## Instructions for the task
Please rewrite the entries below with "lens line" changed to "calibration line" at every occurrence, leaving everything else unchanged.

## Supplied data
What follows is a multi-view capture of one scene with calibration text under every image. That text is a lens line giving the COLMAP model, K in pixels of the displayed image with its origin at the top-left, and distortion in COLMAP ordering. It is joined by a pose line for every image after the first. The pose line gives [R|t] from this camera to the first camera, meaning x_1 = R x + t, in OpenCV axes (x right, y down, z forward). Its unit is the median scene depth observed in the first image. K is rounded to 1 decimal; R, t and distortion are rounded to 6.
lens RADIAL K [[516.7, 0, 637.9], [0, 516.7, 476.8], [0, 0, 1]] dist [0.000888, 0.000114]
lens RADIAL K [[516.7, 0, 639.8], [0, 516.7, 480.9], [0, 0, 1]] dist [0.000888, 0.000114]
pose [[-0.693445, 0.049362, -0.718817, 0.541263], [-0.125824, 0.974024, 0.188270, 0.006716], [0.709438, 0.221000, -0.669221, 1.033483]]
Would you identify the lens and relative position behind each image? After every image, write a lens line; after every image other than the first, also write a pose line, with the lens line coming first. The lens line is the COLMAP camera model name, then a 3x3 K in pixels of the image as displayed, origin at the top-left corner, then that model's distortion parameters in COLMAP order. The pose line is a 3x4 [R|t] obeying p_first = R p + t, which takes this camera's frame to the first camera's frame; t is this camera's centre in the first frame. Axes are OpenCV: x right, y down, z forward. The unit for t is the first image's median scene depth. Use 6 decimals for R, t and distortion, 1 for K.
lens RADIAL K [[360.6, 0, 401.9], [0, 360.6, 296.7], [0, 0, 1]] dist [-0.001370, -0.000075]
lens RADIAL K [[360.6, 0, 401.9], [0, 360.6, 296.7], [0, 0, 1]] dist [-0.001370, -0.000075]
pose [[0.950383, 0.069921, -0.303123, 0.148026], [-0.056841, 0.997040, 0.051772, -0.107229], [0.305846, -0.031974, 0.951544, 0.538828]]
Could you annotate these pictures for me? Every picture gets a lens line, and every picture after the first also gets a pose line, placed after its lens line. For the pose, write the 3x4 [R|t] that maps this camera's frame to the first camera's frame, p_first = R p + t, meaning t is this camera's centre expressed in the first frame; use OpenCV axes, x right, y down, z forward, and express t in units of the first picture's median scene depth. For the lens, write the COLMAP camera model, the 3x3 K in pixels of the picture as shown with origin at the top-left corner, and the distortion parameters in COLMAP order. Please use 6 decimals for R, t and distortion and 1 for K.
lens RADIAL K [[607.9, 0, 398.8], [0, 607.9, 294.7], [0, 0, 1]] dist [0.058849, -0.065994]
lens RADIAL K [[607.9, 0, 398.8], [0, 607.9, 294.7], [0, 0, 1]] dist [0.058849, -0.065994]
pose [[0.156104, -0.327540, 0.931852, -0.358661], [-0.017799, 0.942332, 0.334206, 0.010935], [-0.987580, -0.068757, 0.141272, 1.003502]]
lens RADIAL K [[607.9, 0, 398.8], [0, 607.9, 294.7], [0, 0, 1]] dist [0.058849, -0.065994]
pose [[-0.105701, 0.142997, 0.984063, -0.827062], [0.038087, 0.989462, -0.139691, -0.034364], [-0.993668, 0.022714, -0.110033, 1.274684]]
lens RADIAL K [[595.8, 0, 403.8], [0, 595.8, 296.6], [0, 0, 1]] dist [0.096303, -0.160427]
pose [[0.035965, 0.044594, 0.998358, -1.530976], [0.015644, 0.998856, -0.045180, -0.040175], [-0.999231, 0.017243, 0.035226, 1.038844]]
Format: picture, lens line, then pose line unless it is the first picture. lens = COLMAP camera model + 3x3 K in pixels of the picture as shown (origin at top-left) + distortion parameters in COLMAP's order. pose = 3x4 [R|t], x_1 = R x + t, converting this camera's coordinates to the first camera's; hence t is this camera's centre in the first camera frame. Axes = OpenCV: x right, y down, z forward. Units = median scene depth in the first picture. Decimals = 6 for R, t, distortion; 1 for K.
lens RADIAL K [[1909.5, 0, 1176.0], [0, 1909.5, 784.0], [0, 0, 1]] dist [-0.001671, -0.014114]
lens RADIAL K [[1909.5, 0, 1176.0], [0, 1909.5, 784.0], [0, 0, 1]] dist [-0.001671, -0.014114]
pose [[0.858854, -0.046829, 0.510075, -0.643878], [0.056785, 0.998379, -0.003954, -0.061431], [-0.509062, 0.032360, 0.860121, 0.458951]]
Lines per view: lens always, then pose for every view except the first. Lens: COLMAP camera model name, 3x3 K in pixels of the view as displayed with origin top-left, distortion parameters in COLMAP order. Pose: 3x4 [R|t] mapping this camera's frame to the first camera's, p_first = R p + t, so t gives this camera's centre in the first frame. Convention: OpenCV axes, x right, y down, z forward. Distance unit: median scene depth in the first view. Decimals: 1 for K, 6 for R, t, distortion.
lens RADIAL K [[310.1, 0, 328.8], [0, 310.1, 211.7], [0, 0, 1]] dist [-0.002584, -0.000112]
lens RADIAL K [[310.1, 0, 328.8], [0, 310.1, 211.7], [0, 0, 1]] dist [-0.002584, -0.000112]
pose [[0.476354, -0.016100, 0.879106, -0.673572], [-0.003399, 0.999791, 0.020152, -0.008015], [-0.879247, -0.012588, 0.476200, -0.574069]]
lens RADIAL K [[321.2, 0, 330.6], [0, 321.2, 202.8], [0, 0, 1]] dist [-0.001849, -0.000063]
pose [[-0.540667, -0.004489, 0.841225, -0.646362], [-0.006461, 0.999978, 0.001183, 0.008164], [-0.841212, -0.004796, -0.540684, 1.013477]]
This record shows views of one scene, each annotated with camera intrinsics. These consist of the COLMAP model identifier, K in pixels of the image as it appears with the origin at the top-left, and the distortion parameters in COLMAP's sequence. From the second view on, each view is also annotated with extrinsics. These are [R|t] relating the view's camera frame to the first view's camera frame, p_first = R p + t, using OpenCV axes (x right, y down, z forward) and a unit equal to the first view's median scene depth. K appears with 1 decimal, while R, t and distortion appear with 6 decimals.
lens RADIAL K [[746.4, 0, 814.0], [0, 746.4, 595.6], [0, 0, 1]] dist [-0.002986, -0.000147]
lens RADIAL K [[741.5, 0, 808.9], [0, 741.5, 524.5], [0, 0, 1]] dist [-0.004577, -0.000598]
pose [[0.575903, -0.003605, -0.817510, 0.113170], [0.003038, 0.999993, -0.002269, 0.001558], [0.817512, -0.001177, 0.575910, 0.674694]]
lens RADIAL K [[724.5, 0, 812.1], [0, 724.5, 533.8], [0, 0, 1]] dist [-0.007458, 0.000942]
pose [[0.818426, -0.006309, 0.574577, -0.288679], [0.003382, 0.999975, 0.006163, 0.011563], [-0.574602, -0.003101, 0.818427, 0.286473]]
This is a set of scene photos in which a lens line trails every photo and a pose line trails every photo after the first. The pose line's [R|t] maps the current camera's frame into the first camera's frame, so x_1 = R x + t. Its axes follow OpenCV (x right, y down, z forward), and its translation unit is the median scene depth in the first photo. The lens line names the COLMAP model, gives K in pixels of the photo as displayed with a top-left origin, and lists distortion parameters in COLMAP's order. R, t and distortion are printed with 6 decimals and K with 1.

## Result of this exercise
What follows is a multi-view capture of one scene with calibration text under every image. That text is a calibration line giving the COLMAP model, K in pixels of the displayed image with its origin at the top-left, and distortion in COLMAP ordering. It is joined by a pose line for every image after the first. The pose line gives [R|t] from this camera to the first camera, meaning x_1 = R x + t, in OpenCV axes (x right, y down, z forward). Its unit is the median scene depth observed in the first image. K is rounded to 1 decimal; R, t and distortion are rounded to 6.
lens RADIAL K [[516.7, 0, 637.9], [0, 516.7, 476.8], [0, 0, 1]] dist [0.000888, 0.000114]
lens RADIAL K [[516.7, 0, 639.8], [0, 516.7, 480.9], [0, 0, 1]] dist [0.000888, 0.000114]
pose [[-0.693445, 0.049362, -0.718817, 0.541263], [-0.125824, 0.974024, 0.188270, 0.006716], [0.709438, 0.221000, -0.669221, 1.033483]]
Would you identify the lens and relative position behind each image? After every image, write a calibration line; after every image other than the first, also write a pose line, with the calibration line coming first. The calibration line is the COLMAP camera model name, then a 3x3 K in pixels of the image as displayed, origin at the top-left corner, then that model's distortion parameters in COLMAP order. The pose line is a 3x4 [R|t] obeying p_first = R p + t, which takes this camera's frame to the first camera's frame; t is this camera's centre in the first frame. Axes are OpenCV: x right, y down, z forward. The unit for t is the first image's median scene depth. Use 6 decimals for R, t and distortion, 1 for K.
lens RADIAL K [[360.6, 0, 401.9], [0, 360.6, 296.7], [0, 0, 1]] dist [-0.001370, -0.000075]
lens RADIAL K [[360.6, 0, 401.9], [0, 360.6, 296.7], [0, 0, 1]] dist [-0.001370, -0.000075]
pose [[0.950383, 0.069921, -0.303123, 0.148026], [-0.056841, 0.997040, 0.051772, -0.107229], [0.305846, -0.031974, 0.951544, 0.538828]]
Could you annotate these pictures for me? Every picture gets a calibration line, and every picture after the first also gets a pose line, placed after its calibration line. For the pose, write the 3x4 [R|t] that maps this camera's frame to the first camera's frame, p_first = R p + t, meaning t is this camera's centre expressed in the first frame; use OpenCV axes, x right, y down, z forward, and express t in units of the first picture's median scene depth. For the lens, write the COLMAP camera model, the 3x3 K in pixels of the picture as shown with origin at the top-left corner, and the distortion parameters in COLMAP order. Please use 6 decimals for R, t and distortion and 1 for K.
lens RADIAL K [[607.9, 0, 398.8], [0, 607.9, 294.7], [0, 0, 1]] dist [0.058849, -0.065994]
lens RADIAL K [[607.9, 0, 398.8], [0, 607.9, 294.7], [0, 0, 1]] dist [0.058849, -0.065994]
pose [[0.156104, -0.327540, 0.931852, -0.358661], [-0.017799, 0.942332, 0.334206, 0.010935], [-0.987580, -0.068757, 0.141272, 1.003502]]
lens RADIAL K [[607.9, 0, 398.8], [0, 607.9, 294.7], [0, 0, 1]] dist [0.058849, -0.065994]
pose [[-0.105701, 0.142997, 0.984063, -0.827062], [0.038087, 0.989462, -0.139691, -0.034364], [-0.993668, 0.022714, -0.110033, 1.274684]]
lens RADIAL K [[595.8, 0, 403.8], [0, 595.8, 296.6], [0, 0, 1]] dist [0.096303, -0.160427]
pose [[0.035965, 0.044594, 0.998358, -1.530976], [0.015644, 0.998856, -0.045180, -0.040175], [-0.999231, 0.017243, 0.035226, 1.038844]]
Format: picture, calibration line, then pose line unless it is the first picture. lens = COLMAP camera model + 3x3 K in pixels of the picture as shown (origin at top-left) + distortion parameters in COLMAP's order. pose = 3x4 [R|t], x_1 = R x + t, converting this camera's coordinates to the first camera's; hence t is this camera's centre in the first camera frame. Axes = OpenCV: x right, y down, z forward. Units = median scene depth in the first picture. Decimals = 6 for R, t, distortion; 1 for K.
lens RADIAL K [[1909.5, 0, 1176.0], [0, 1909.5, 784.0], [0, 0, 1]] dist [-0.001671, -0.014114]
lens RADIAL K [[1909.5, 0, 1176.0], [0, 1909.5, 784.0], [0, 0, 1]] dist [-0.001671, -0.014114]
pose [[0.858854, -0.046829, 0.510075, -0.643878], [0.056785, 0.998379, -0.003954, -0.061431], [-0.509062, 0.032360, 0.860121, 0.458951]]
Lines per view: lens always, then pose for every view except the first. Lens: COLMAP camera model name, 3x3 K in pixels of the view as displayed with origin top-left, distortion parameters in COLMAP order. Pose: 3x4 [R|t] mapping this camera's frame to the first camera's, p_first = R p + t, so t gives this camera's centre in the first frame. Convention: OpenCV axes, x right, y down, z forward. Distance unit: median scene depth in the first view. Decimals: 1 for K, 6 for R, t, distortion.
lens RADIAL K [[310.1, 0, 328.8], [0, 310.1, 211.7], [0, 0, 1]] dist [-0.002584, -0.000112]
lens RADIAL K [[310.1, 0, 328.8], [0, 310.1, 211.7], [0, 0, 1]] dist [-0.002584, -0.000112]
pose [[0.476354, -0.016100, 0.879106, -0.673572], [-0.003399, 0.999791, 0.020152, -0.008015], [-0.879247, -0.012588, 0.476200, -0.574069]]
lens RADIAL K [[321.2, 0, 330.6], [0, 321.2, 202.8], [0, 0, 1]] dist [-0.001849, -0.000063]
pose [[-0.540667, -0.004489, 0.841225, -0.646362], [-0.006461, 0.999978, 0.001183, 0.008164], [-0.841212, -0.004796, -0.540684, 1.013477]]
This record shows views of one scene, each annotated with camera intrinsics. These consist of the COLMAP model identifier, K in pixels of the image as it appears with the origin at the top-left, and the distortion parameters in COLMAP's sequence. From the second view on, each view is also annotated with extrinsics. These are [R|t] relating the view's camera frame to the first view's camera frame, p_first = R p + t, using OpenCV axes (x right, y down, z forward) and a unit equal to the first view's median scene depth. K appears with 1 decimal, while R, t and distortion appear with 6 decimals.
lens RADIAL K [[746.4, 0, 814.0], [0, 746.4, 595.6], [0, 0, 1]] dist [-0.002986, -0.000147]
lens RADIAL K [[741.5, 0, 808.9], [0, 741.5, 524.5], [0, 0, 1]] dist [-0.004577, -0.000598]
pose [[0.575903, -0.003605, -0.817510, 0.113170], [0.003038, 0.999993, -0.002269, 0.001558], [0.817512, -0.001177, 0.575910, 0.674694]]
lens RADIAL K [[724.5, 0, 812.1], [0, 724.5, 533.8], [0, 0, 1]] dist [-0.007458, 0.000942]
pose [[0.818426, -0.006309, 0.574577, -0.288679], [0.003382, 0.999975, 0.006163, 0.011563], [-0.574602, -0.003101, 0.818427, 0.286473]]
This is a set of scene photos in which a calibration line trails every photo and a pose line trails every photo after the first. The pose line's [R|t] maps the current camera's frame into the first camera's frame, so x_1 = R x + t. Its axes follow OpenCV (x right, y down, z forward), and its translation unit is the median scene depth in the first photo. The calibration line names the COLMAP model, gives K in pixels of the photo as displayed with a top-left origin, and lists distortion parameters in COLMAP's order. R, t and distortion are printed with 6 decimals and K with 1.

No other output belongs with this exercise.